Labour have given themselves a bit of wiggle room over their spending, committing only to balancing the ‘current budget’, meaning, they have left scope for higher spending on whatever they want to define as capital spending, but on current plans, there’s little between Labour and Tory over spending. The amount of spurious nonsense you would have to swallow to take Cameron’s assertions at face value are surely too much for most.
Talk of ‘unfunded’ spending is a silly argument in itself. Cameron is saying both that this will mean more borrowing and higher taxes, but if Cameron is right (he’s not), the extra spending would be ‘funded’ either by higher taxes (in which case, in the mainstream view, no extra borrowing), or by extra borrowing (in which case, no extra tax). He can’t have it both ways, and in fact can’t have it either way, because taxes and borrowing are not needed to ‘fund’ spending at all.

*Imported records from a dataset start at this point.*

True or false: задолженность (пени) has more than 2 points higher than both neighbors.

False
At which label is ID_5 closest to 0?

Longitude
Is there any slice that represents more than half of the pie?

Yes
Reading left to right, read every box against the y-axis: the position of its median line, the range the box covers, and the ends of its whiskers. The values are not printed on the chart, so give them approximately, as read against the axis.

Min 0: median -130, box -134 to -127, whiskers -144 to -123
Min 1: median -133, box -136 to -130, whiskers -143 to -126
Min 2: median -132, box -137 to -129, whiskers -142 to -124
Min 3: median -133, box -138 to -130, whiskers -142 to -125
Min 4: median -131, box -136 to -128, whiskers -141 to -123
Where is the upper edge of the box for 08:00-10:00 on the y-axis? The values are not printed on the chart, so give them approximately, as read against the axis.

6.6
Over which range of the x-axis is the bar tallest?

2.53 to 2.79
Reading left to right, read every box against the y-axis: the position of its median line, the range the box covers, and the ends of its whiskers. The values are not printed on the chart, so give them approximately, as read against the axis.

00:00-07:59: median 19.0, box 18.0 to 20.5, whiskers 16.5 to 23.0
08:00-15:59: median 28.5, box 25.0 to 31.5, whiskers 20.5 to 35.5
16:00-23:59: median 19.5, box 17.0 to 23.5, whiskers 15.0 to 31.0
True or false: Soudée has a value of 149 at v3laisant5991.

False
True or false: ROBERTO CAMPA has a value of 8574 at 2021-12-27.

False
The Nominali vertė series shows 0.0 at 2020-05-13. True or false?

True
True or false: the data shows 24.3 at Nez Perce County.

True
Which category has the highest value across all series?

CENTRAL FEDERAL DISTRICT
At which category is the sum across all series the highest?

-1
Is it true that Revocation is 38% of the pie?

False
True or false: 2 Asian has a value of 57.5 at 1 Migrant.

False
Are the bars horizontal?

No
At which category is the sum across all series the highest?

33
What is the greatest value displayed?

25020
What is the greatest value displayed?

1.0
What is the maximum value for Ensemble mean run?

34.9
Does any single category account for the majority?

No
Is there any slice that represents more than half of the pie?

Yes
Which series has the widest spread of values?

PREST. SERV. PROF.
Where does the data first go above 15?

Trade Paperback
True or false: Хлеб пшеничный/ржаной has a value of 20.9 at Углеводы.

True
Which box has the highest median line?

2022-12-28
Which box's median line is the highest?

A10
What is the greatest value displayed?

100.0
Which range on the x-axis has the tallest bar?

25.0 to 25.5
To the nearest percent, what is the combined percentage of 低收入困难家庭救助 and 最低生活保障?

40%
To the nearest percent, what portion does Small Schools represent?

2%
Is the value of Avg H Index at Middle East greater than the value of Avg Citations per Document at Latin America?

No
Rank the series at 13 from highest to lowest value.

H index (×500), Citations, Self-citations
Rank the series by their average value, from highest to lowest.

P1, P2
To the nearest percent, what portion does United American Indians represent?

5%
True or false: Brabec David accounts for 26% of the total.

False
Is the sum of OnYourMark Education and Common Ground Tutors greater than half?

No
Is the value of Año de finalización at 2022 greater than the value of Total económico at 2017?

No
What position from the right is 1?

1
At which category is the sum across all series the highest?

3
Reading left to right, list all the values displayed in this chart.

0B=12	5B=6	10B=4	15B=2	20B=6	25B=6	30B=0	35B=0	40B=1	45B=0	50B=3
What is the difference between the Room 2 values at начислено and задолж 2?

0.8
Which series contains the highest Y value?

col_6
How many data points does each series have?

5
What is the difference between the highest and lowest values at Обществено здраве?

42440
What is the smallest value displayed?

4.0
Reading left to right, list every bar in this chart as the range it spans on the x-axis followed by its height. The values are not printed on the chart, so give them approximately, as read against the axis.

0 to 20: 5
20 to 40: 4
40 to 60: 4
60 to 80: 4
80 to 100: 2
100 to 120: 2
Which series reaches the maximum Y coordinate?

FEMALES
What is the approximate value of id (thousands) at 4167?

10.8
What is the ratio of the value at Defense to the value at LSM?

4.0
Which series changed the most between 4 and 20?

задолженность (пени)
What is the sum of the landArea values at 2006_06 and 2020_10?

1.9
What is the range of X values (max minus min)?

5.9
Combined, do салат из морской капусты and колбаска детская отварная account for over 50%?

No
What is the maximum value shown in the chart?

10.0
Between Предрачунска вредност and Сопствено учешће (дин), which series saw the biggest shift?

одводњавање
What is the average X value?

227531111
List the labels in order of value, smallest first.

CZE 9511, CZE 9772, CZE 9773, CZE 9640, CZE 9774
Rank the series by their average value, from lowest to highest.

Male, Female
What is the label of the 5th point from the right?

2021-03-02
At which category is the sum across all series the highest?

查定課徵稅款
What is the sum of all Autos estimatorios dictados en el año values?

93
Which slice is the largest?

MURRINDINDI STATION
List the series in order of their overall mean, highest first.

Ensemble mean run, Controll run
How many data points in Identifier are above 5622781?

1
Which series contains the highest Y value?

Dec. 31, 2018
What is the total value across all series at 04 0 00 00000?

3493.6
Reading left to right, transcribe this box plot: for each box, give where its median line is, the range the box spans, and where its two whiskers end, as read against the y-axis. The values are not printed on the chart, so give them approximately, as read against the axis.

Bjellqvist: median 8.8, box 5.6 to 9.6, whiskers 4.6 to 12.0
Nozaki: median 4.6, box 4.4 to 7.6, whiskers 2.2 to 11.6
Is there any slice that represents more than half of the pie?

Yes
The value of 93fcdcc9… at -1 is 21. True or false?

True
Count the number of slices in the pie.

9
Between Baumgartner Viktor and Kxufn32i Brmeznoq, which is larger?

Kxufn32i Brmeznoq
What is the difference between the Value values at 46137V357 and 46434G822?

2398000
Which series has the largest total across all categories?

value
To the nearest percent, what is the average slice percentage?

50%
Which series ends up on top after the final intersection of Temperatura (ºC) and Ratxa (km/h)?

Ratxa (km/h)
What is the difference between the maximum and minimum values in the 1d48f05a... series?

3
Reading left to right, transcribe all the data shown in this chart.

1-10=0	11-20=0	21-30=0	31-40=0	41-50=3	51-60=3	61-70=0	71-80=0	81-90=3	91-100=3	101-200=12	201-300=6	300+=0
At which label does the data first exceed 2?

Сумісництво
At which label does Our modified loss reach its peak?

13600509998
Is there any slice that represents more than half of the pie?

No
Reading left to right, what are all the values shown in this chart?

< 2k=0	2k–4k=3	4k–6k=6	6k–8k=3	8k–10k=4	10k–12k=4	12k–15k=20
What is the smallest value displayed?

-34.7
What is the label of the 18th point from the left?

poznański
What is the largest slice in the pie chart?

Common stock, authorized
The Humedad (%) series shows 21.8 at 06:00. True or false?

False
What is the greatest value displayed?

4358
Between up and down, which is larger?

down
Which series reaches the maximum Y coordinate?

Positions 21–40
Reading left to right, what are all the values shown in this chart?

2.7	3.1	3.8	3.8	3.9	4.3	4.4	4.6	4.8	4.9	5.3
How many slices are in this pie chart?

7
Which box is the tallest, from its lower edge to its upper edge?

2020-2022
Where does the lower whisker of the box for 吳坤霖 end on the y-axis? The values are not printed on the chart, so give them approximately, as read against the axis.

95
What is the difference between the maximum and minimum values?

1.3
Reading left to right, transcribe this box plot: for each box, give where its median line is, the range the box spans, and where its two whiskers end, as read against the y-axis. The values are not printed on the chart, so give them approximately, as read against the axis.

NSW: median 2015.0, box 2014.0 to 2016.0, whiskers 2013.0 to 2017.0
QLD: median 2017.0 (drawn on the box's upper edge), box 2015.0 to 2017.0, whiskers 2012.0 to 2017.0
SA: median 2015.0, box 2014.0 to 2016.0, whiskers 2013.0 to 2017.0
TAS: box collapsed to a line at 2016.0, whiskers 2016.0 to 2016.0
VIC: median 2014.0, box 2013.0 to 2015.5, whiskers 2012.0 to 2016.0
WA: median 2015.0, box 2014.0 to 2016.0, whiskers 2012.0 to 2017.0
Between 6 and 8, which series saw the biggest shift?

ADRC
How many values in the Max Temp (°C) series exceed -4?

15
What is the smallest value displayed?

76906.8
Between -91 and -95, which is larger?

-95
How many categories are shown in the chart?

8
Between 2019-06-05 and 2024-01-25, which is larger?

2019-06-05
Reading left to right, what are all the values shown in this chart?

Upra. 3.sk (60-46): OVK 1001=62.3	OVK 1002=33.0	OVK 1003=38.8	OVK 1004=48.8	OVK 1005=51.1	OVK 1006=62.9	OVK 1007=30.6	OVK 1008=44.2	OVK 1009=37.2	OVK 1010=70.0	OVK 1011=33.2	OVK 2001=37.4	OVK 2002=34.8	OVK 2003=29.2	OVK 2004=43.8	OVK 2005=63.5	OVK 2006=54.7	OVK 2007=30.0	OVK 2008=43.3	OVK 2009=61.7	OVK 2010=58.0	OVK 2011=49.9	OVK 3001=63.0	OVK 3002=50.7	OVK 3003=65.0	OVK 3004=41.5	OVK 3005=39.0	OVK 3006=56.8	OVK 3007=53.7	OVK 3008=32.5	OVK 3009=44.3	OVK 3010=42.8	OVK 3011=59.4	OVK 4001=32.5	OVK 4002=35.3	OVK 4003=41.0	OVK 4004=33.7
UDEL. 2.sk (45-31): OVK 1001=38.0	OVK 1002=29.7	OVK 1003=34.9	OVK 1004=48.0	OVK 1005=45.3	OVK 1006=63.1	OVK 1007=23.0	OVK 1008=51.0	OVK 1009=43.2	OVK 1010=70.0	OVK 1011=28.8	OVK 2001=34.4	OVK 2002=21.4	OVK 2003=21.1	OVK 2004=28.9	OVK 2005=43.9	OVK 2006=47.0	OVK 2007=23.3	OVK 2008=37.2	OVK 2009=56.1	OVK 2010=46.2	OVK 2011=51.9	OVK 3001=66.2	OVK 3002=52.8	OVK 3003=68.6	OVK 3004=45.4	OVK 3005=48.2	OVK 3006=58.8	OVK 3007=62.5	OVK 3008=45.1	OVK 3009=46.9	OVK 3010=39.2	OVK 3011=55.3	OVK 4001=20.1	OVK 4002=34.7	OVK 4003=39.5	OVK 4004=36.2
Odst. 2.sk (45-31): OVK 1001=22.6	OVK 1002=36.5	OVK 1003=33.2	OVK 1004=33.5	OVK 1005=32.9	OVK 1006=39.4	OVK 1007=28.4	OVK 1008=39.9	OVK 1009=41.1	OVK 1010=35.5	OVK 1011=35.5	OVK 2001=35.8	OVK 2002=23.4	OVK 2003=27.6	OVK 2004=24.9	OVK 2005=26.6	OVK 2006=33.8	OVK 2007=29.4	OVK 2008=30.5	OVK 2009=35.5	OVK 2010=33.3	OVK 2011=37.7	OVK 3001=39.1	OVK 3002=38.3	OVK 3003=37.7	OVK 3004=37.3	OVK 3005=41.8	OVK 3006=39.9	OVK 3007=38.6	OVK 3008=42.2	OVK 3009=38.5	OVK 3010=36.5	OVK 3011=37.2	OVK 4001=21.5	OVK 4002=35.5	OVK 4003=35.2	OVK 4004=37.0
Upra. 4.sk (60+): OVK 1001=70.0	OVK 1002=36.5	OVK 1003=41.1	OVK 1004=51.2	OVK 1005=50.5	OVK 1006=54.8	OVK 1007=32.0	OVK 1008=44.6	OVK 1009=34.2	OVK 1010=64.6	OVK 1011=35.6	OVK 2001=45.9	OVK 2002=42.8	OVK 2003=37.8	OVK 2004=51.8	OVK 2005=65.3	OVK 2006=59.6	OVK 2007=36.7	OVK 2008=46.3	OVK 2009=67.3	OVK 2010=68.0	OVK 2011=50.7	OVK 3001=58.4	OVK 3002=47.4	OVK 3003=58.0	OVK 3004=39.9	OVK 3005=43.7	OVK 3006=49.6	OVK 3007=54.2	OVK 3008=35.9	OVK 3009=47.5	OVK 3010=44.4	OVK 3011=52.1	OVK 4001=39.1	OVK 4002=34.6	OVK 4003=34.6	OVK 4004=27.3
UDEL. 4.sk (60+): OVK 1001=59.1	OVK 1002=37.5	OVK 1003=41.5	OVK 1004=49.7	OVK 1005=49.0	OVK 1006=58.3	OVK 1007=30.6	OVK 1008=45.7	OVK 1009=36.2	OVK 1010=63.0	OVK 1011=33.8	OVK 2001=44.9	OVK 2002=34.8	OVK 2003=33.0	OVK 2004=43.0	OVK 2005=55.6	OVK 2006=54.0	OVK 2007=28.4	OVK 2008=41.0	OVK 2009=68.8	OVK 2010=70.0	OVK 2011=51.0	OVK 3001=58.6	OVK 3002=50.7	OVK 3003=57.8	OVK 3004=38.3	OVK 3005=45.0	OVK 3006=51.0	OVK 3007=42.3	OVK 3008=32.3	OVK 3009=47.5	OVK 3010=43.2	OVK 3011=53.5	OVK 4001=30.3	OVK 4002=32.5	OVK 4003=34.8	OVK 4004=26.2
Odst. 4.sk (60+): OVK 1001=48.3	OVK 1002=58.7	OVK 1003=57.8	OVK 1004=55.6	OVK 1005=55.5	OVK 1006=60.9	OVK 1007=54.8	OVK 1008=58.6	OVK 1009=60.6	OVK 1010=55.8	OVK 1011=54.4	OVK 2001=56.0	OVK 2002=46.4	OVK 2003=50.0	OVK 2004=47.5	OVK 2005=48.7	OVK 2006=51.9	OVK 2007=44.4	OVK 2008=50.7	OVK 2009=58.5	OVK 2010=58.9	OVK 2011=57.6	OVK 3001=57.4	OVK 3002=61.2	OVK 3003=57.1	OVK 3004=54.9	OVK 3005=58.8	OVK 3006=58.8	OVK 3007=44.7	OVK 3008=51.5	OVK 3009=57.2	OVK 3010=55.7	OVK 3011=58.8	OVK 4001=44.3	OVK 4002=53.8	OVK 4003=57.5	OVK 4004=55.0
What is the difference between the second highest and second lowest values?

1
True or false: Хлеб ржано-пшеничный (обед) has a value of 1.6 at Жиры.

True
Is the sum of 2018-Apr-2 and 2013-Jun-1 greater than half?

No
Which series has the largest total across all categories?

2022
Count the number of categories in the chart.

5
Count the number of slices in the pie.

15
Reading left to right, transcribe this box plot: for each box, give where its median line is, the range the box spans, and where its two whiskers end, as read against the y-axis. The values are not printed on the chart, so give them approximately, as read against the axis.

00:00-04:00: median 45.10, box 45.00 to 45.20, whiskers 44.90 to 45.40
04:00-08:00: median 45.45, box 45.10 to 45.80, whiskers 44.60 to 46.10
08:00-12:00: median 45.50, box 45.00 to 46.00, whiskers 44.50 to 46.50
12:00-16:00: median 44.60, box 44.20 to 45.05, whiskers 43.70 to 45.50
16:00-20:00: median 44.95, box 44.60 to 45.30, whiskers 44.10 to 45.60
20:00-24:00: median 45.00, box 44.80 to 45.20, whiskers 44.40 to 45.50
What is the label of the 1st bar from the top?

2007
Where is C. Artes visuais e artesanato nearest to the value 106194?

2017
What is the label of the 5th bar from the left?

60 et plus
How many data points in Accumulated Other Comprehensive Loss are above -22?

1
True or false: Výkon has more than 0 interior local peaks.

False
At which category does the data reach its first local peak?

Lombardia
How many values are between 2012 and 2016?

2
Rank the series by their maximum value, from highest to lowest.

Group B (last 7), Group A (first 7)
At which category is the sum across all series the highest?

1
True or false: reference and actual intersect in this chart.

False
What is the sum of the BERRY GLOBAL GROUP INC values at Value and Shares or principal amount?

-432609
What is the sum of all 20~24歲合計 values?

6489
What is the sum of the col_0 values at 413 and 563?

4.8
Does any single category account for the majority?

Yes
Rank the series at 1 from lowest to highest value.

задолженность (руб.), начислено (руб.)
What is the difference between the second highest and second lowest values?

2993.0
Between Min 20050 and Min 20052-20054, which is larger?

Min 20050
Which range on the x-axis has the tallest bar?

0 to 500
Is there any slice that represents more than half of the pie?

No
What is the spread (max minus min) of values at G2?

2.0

Cameron talks of more borrowing leading to more debt interest payments, but as Richard Murphy points out, interest rates on long-term debt have plummeted over the last 10 years, so even if spending did go up, and the deficit was matched by issuing debt, as the older, higher interest debt was refinanced with new low interest debt, debt interest payments may even fall, not rise. A public debt crisis is not on the way whoever wins the election.
The final bit of nonsense I wanted to pick up on was Cameron’s assertion that interest rates would rise if Labour won. This is rubbish because interest rates in the wider economy are strongly correlated with the base rate set by the Bank of England. This is 0.5% at the moment, and has been for several years because the economy has been weak, and most economists think low rates stimulate the economy. As the economy recovers, we should expect to see interest rates rise, so if the Conservatives are saying the economy will continue to improve with them but slip into chaos with Labour, we should expect rates to rise with the Tories, but stay the same or fall with Labour. A complete 180 from what Cameron is suggesting. It’s not necessarily bad if rates do start to rise (although it will be for some people). It’s just what’s likely to happen in a recovery.
Not a lot to like then. He is relying on voters being idiots. This is not to say Labour do not makes questionable assertions of their own, but it’s been the Tories who have been straight out of the blocks with the sort of negative, fear-mongering campaign many suspected would be the way things would go. How will Labour respond?